### Tasks
- A) Answer these about the transposon sequencing write-up, one per line:
(i) To what length was the remaining sequence trimmed?
(ii) Which program removed the adapter and trimmed the reads?
(iii) Which program was used to tabulate the reads?
- B) Reproduce the transposon sequencing write-up word for word, from "# For removing" to "used it below.".
- C) Continue the transposon sequencing write-up, starting right after its final sentence.

### Reading passage
◇ ◇ ◇
Anna has been testing her transposon sequencing pipeline, and needing some help processing some of her Illumina reads. In short, she needed to remove sequenced invariant transposon region (essentially a 5′ adapter sequence), trim the remaining (hopefully genomic) sequence to a reasonable 40nt, and then tabulate the reads since there were likely going to be duplicates in there that don’t need to be considered independently. Here is what I did.
# For removing the adapter and trimming the reads down, I used a program called cutadapt. Here's information for it, as well as how I installed and used it below.
## Run the commands below in Bash (they tell conda where else to look for the program)
$ conda config --add channels defaults
$ conda config --add channels bioconda
$ conda config --add channels conda-forge
$ conda config --set channel_priority strict
## Since my laptop uses an M1 processor
$ CONDA_SUBDIR=osx-64 conda create -n cutadaptenv cutadapt
## Activate the conda environment
$ conda activate cutadaptenv
## Now trying this for the actual transposon sequencing files
$ cutadapt -g AGAATGCATGCGTCAATTTTACGCAGACTATCTTTGTAGGGTTAA -l 40 -o sample1_trimmed.fastq sample1.assembled.fastq
This should have created a file called “sample1_trimmed.fastq”. OK, next is tabulating the reads that are there. I used a program called 2fast2q for this.
◇ ◇ ◇
### Material shown
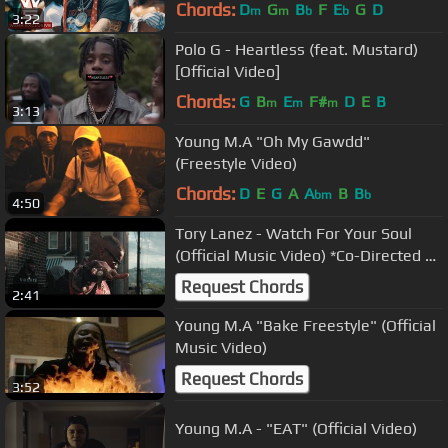
Official Music Video)
Chords:
D
G
B
F
E
G
D
m
m
b
b
3:22
Polo G - Heartless (feat. Mustard)
[Official Video]
Chords:
G
B
E
F#
D
E
B
m
m
m
3:13
Young M.A "Oh My Gawdd"
(Freestyle Video)
Chords:
D
E
G
A
A
B
B
bm
b
4:50
Tory Lanez - Watch For Your Soul
(Official Music Video) *Co-Directed &
Edited by Tory Lanez*
Request Chords
2:41
Young M.A "Bake Freestyle" (Official
Music Video)
Request Chords
3:52
Young M.A - "EAT" (Official Video)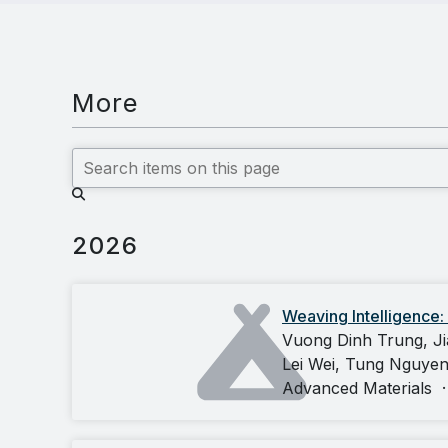
More
2026
Weaving Intelligence:
Vuong Dinh Trung, Ji
Lei Wei, Tung Nguye
Advanced Materials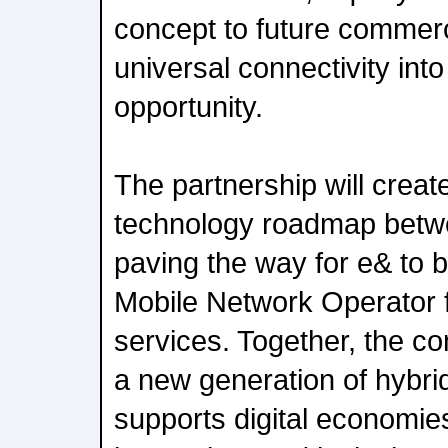
concept to future commerci
universal connectivity int
opportunity.
The partnership will creat
technology roadmap betw
paving the way for e& to 
Mobile Network Operator 
services. Together, the c
a new generation of hybrid
supports digital economies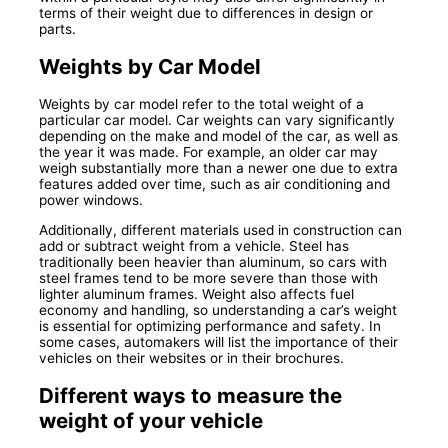
terms of their weight due to differences in design or
parts.
Weights by Car Model
Weights by car model refer to the total weight of a
particular car model. Car weights can vary significantly
depending on the make and model of the car, as well as
the year it was made. For example, an older car may
weigh substantially more than a newer one due to extra
features added over time, such as air conditioning and
power windows.
Additionally, different materials used in construction can
add or subtract weight from a vehicle. Steel has
traditionally been heavier than aluminum, so cars with
steel frames tend to be more severe than those with
lighter aluminum frames. Weight also affects fuel
economy and handling, so understanding a car’s weight
is essential for optimizing performance and safety. In
some cases, automakers will list the importance of their
vehicles on their websites or in their brochures.
Different ways to measure the
weight of your vehicle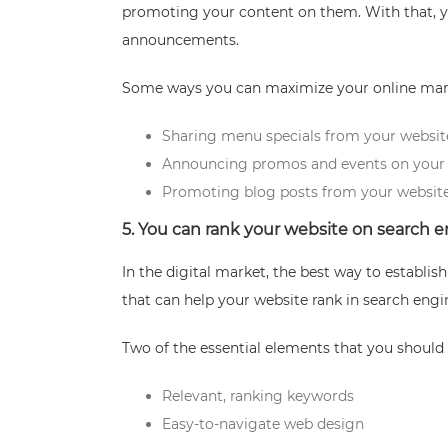
promoting your content on them. With that, yo
announcements.
Some ways you can maximize your online mark
Sharing menu specials from your websit
Announcing promos and events on your 
Promoting blog posts from your website
5. You can rank your website on search 
In the digital market, the best way to establi
that can help your website rank in search eng
Two of the essential elements that you should i
Relevant, ranking keywords
Easy-to-navigate web design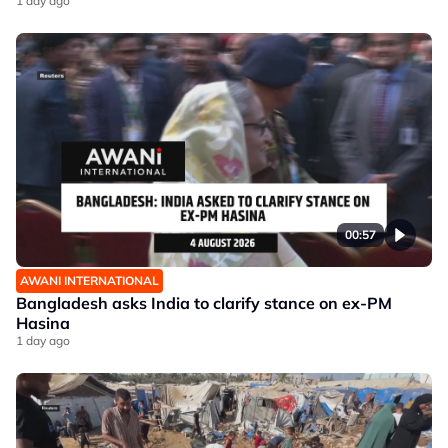
1 day ago
00:57
AWANI INTERNATIONAL
Bangladesh asks India to clarify stance on ex-PM
Hasina
1 day ago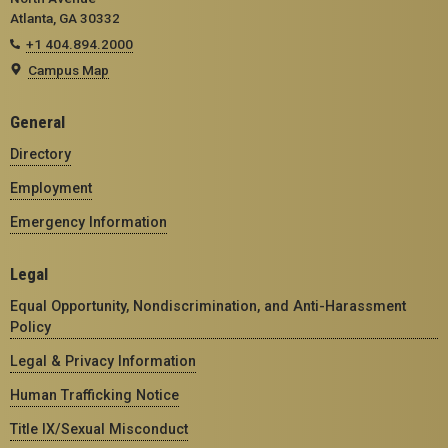
Atlanta, GA 30332
+1 404.894.2000
Campus Map
General
Directory
Employment
Emergency Information
Legal
Equal Opportunity, Nondiscrimination, and Anti-Harassment
Policy
Legal & Privacy Information
Human Trafficking Notice
Title IX/Sexual Misconduct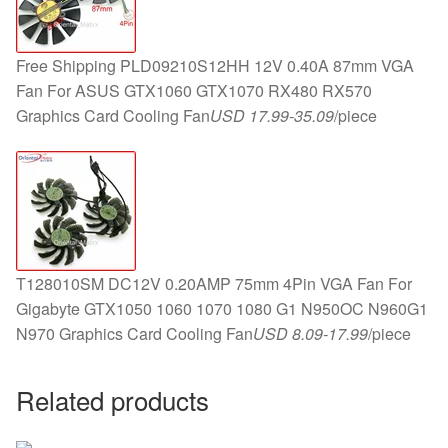
Free Shipping PLD09210S12HH 12V 0.40A 87mm VGA
Fan For ASUS GTX1060 GTX1070 RX480 RX570
Graphics Card Cooling Fan
USD 17.99-35.09
/piece
T128010SM DC12V 0.20AMP 75mm 4Pin VGA Fan For
Gigabyte GTX1050 1060 1070 1080 G1 N950OC N960G1
N970 Graphics Card Cooling Fan
USD 8.09-17.99
/piece
Related products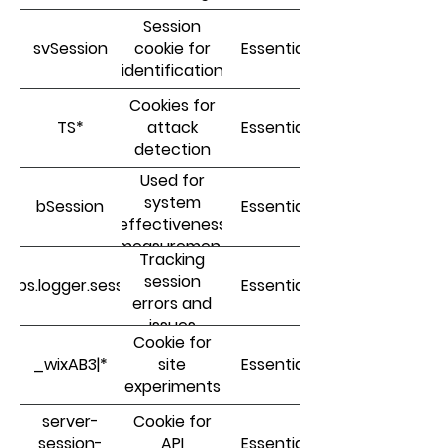
Session
svSession
cookie for
Essential
identification
Cookies for
TS*
attack
Essential
detection
Used for
system
bSession
Essential
effectiveness
measurement
Tracking
session
dops.logger.sessionId
Essential
errors and
issues
Cookie for
(resilience)
_wixAB3|*
site
Essential
experiments
server-
Cookie for
session-
API
Essential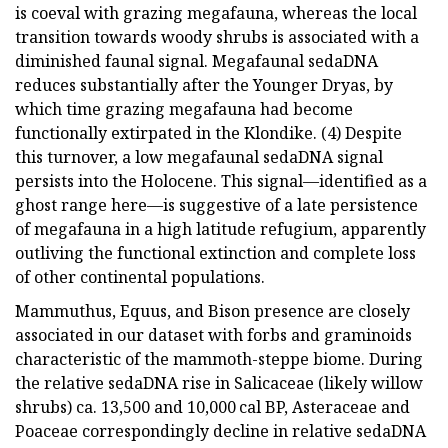
is coeval with grazing megafauna, whereas the local
transition towards woody shrubs is associated with a
diminished faunal signal. Megafaunal sedaDNA
reduces substantially after the Younger Dryas, by
which time grazing megafauna had become
functionally extirpated in the Klondike. (4) Despite
this turnover, a low megafaunal sedaDNA signal
persists into the Holocene. This signal—identified as a
ghost range here—is suggestive of a late persistence
of megafauna in a high latitude refugium, apparently
outliving the functional extinction and complete loss
of other continental populations.
Mammuthus, Equus, and Bison presence are closely
associated in our dataset with forbs and graminoids
characteristic of the mammoth-steppe biome. During
the relative sedaDNA rise in Salicaceae (likely willow
shrubs) ca. 13,500 and 10,000 cal BP, Asteraceae and
Poaceae correspondingly decline in relative sedaDNA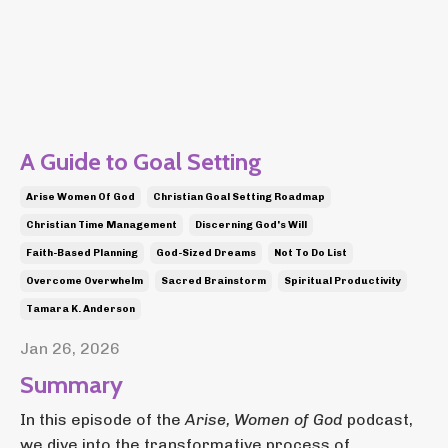
A Guide to Goal Setting
Arise Women Of God
Christian Goal Setting Roadmap
Christian Time Management
Discerning God's Will
Faith-Based Planning
God-Sized Dreams
Not To Do List
Overcome Overwhelm
Sacred Brainstorm
Spiritual Productivity
Tamara K. Anderson
Jan 26, 2026
Summary
In this episode of the
Arise, Women of God
podcast,
we dive into the transformative process of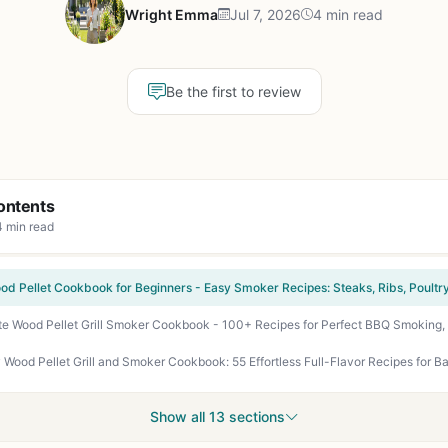
Wright Emma
Jul 7, 2026
4 min read
Be the first to review
ontents
4 min read
Show all 13 sections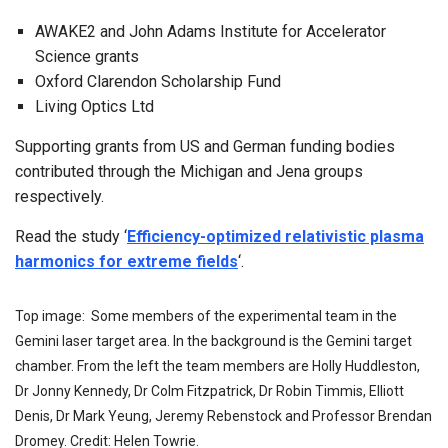
AWAKE2 and John Adams Institute for Accelerator
Science grants
Oxford Clarendon Scholarship Fund
Living Optics Ltd
Supporting grants from US and German funding bodies
contributed through the Michigan and Jena groups
respectively.
Read the study ‘
Efficiency-optimized relativistic plasma
harmonics for extreme fields
‘.
Top image: Some members of the experimental team in the
Gemini laser target area. In the background is the Gemini target
chamber. From the left the team members are Holly Huddleston,
Dr Jonny Kennedy, Dr Colm Fitzpatrick, Dr Robin Timmis, Elliott
Denis, Dr Mark Yeung, Jeremy Rebenstock and Professor Brendan
Dromey. Credit: Helen Towrie.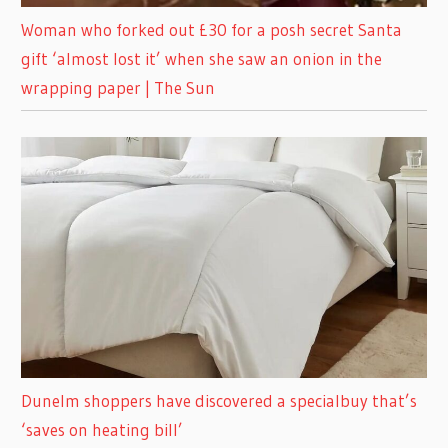
Woman who forked out £30 for a posh secret Santa
gift ‘almost lost it’ when she saw an onion in the
wrapping paper | The Sun
Dunelm shoppers have discovered a specialbuy that’s
‘saves on heating bill’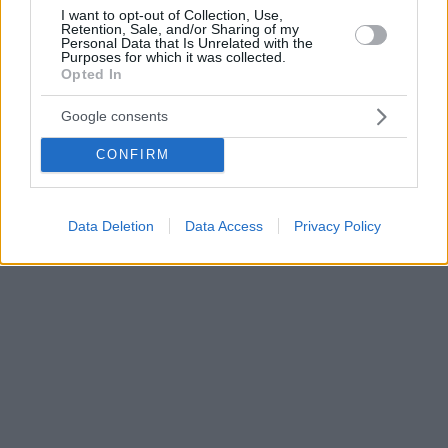
I want to opt-out of Collection, Use,
Retention, Sale, and/or Sharing of my
Personal Data that Is Unrelated with the
Purposes for which it was collected.
Opted In
Google consents
CONFIRM
Data Deletion
Data Access
Privacy Policy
◇ ◇ ◇
### Written answers
- A)
(i) 40nt
(ii) cutadapt
(iii) 2fast2q

- B)
# For removing the adapter and trimming the reads down, I used a program called cutadapt. Here's information for it, as well as how I installed and used it below.

- C)
## I liked to do this in the same cutadaptenv environment, so in case it was deactivated, here I am activating it again.
$ conda activate cutadaptenv
## Installing with pip, which is easy.
$ pip install fast2q
## Now running it on the actual file. I think you have to already be in the directory with the file you want (since you don't specify the file in the command).
$ python -m fast2q -c --mo EC --m 2
## Note: the "python -m fast2q -c" is to run it on the command line, rather than the graphical interface. "--mo EC" is to run it in the Extract and Count mode. "--m 2" is to allow 2 nucleotides of mismatches.